The W$J offers an interesting analysis of what Eliot Spitzer has done to AIG based on a white paper filed by Hank Greenberg’s lawyers. According to this document, after Spitzer forced Greenberg out of AIG after 38 successful years, the team that replaced him questionably restated financial results to the tune of minus $2.26 billion in shareholder equity. For example, the new AIG expensed nearly $500 million in executive compensation that had been handled through Starr International for AIG’s benefit and added $850 million in liability reserves without any obvious changes in liability risk.
The W$J asks:
Why? One possible answer is that AIG is the latest example of a company that felt compelled to play along with a prosecutor's attempt to apply new standards, on an ex post facto basis, to previous behavior. Threatened by Mr. Spitzer with the death sentence of a corporate indictment, directors first let Mr. Greenberg go. Then wanting to put the whole saga behind them, new management decided on the familiar strategy of conceding every Spitzer allegation and taking the biggest write-off possible. What isn't at all clear is how AIG's shareholders have benefited from this. Mr. Spitzer is making up the rules as he goes along -- rather than leaving that job to the legislators and regulators who are charged with it -- and investors are footing the bill. AIG's share price has taken a beating, dropping from more than $73 a share in February to below $50 in April, and recently climbing back above $60.

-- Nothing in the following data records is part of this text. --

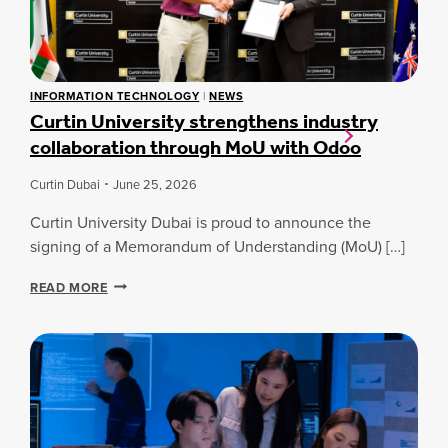
N
A
S
P
I
INFORMATION TECHNOLOGY
|
NEWS
R
Curtin University strengthens industry
E
collaboration through MoU with Odoo
2
0
2
Curtin Dubai
June 25, 2026
6
:
Curtin University Dubai is proud to announce the
L
signing of a Memorandum of Understanding (MoU) […]
A
U
C
READ MORE
N
U
C
R
H
T
I
I
N
N
G
U
G
N
L
I
O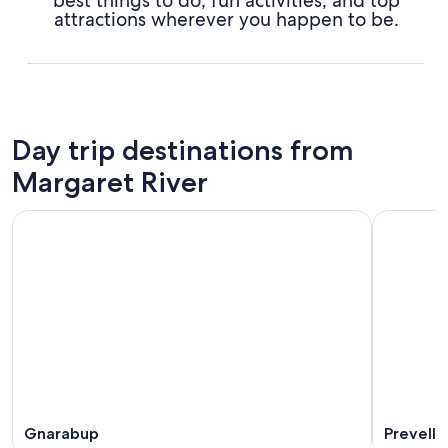
best things to do, fun activities, and top
attractions wherever you happen to be.
Day trip destinations from
Margaret River
Gnarabup
Prevelly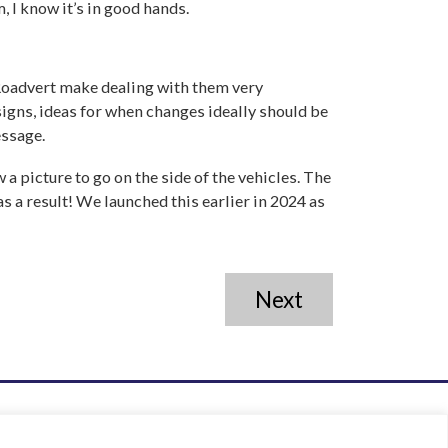
m, I know it’s in good hands.
 Roadvert make dealing with them very
signs, ideas for when changes ideally should be
essage.
a picture to go on the side of the vehicles. The
s a result! We launched this earlier in 2024 as
Next
01858 432849
info@roadvert.com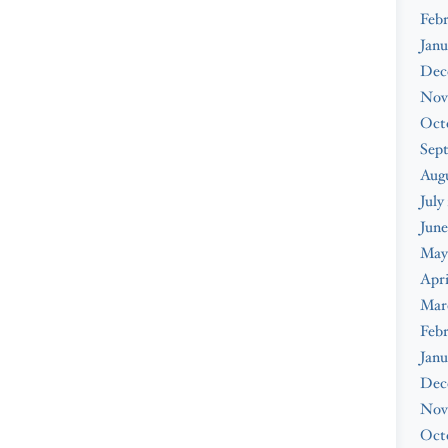
Febr
Janu
Dec
Nov
Oct
Sep
Augu
July
June
May
Apri
Mar
Febr
Janu
Dec
Nov
Oct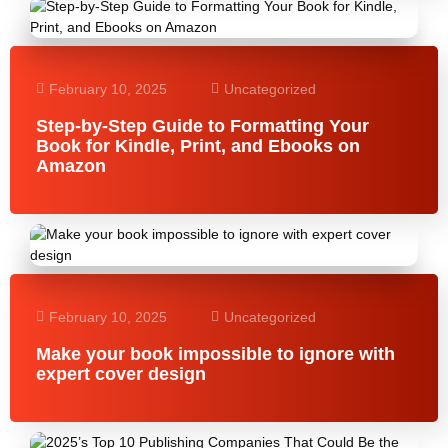
February 10, 2025
Uncategorized
Step-by-Step Guide to Formatting Your
Book for Kindle, Print, and Ebooks on
Amazon
February 10, 2025
Uncategorized
Make your book impossible to ignore with
expert cover design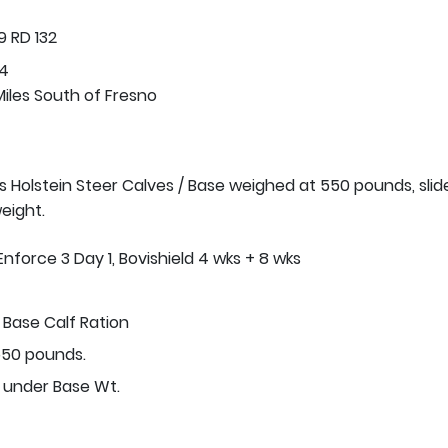
 RD 132
74
Miles South of Fresno
s Holstein Steer Calves / Base weighed at 550 pounds, slide
eight.
Enforce 3 Day 1, Bovishield 4 wks + 8 wks
Base Calf Ration
50 pounds.
r under Base Wt.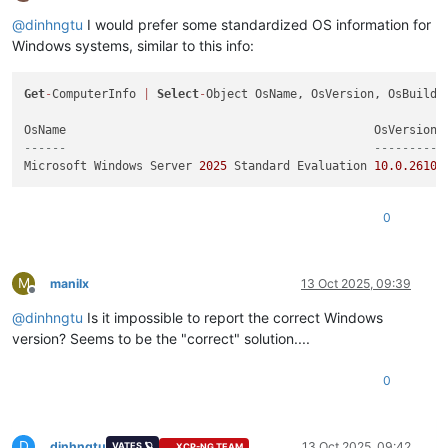
Offline
@
dinhngtu
I would prefer some standardized OS information for
Windows systems, similar to this info:
Get
-
ComputerInfo 
|
Select
-
Object OsName, OsVersion, OsBuildNu
------                                            --------- 
Microsoft Windows Server 
2025
 Standard Evaluation 
10.0
.26100
0
M
manilx
13 Oct 2025, 09:39
Offline
@
dinhngtu
Is it impossible to report the correct Windows
version? Seems to be the "correct" solution....
0
D
dinhngtu
13 Oct 2025, 09:42
VATES 🪐
XCP-NG TEAM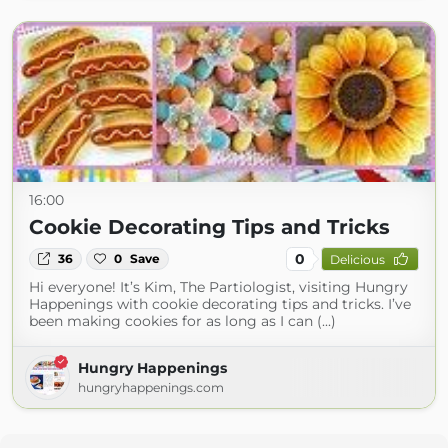
16:00
Cookie Decorating Tips and Tricks
0
36
0
Save
Delicious
Hi everyone! It’s Kim, The Partiologist, visiting Hungry
Happenings with cookie decorating tips and tricks. I’ve
been making cookies for as long as I can (...)
Hungry Happenings
hungryhappenings.com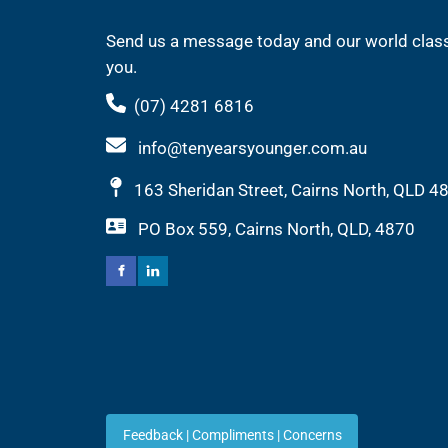
Send us a message today and our world class
you.
(07) 4281 6816
info@tenyearsyounger.com.au
163 Sheridan Street, Cairns North, QLD 4
PO Box 559, Cairns North, QLD, 4870
Feedback | Compliments |
Feedback | Compliments | Concerns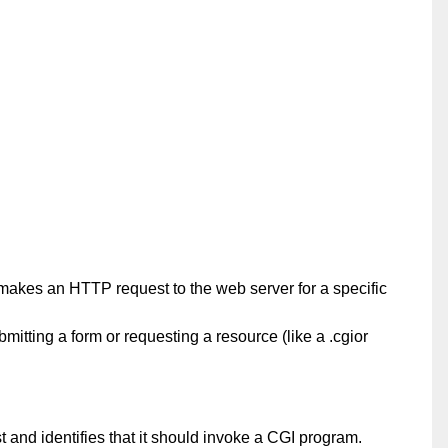
makes an HTTP request to the web server for a specific
mitting a form or requesting a resource (like a .cgior
 and identifies that it should invoke a CGI program.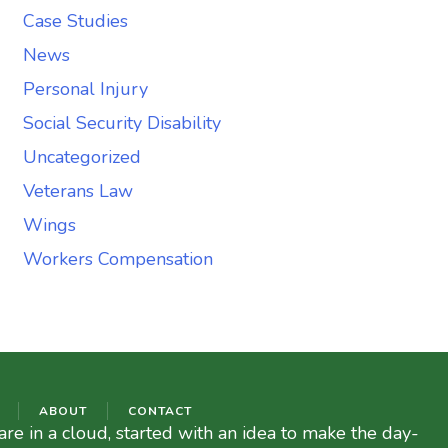
Case Studies
News
Personal Injury
Social Security Disability
Uncategorized
Veterans Law
Wings
Workers Compensation
ABOUT
CONTACT
re in a cloud, started with an idea to make the day-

If these were merely accounting matters, it’s not clear how they so affected AIG’s prospects, and therefore its stock price. Was the previous accounting, or is the present accounting, misleading the market? Or is it the continuing Spitzer threat to AIG’s management, the possibility that some other shoe is going to drop, or just the fact that, without Greenberg or somebody of equal caliber to replace him the market assumes AIG will be less successful?
Greenberg was the last of the imperial CEOs, and the whole Starr International setup did not seem designed for transparency or governance discipline. But history will probably demonstrate that AIG was better off with him in charge, or trusting to corporate governance processes to replace him, than with Spitzer's political maneuvering. In other words, the price tag on the costliest governor election campaign in history is mounting.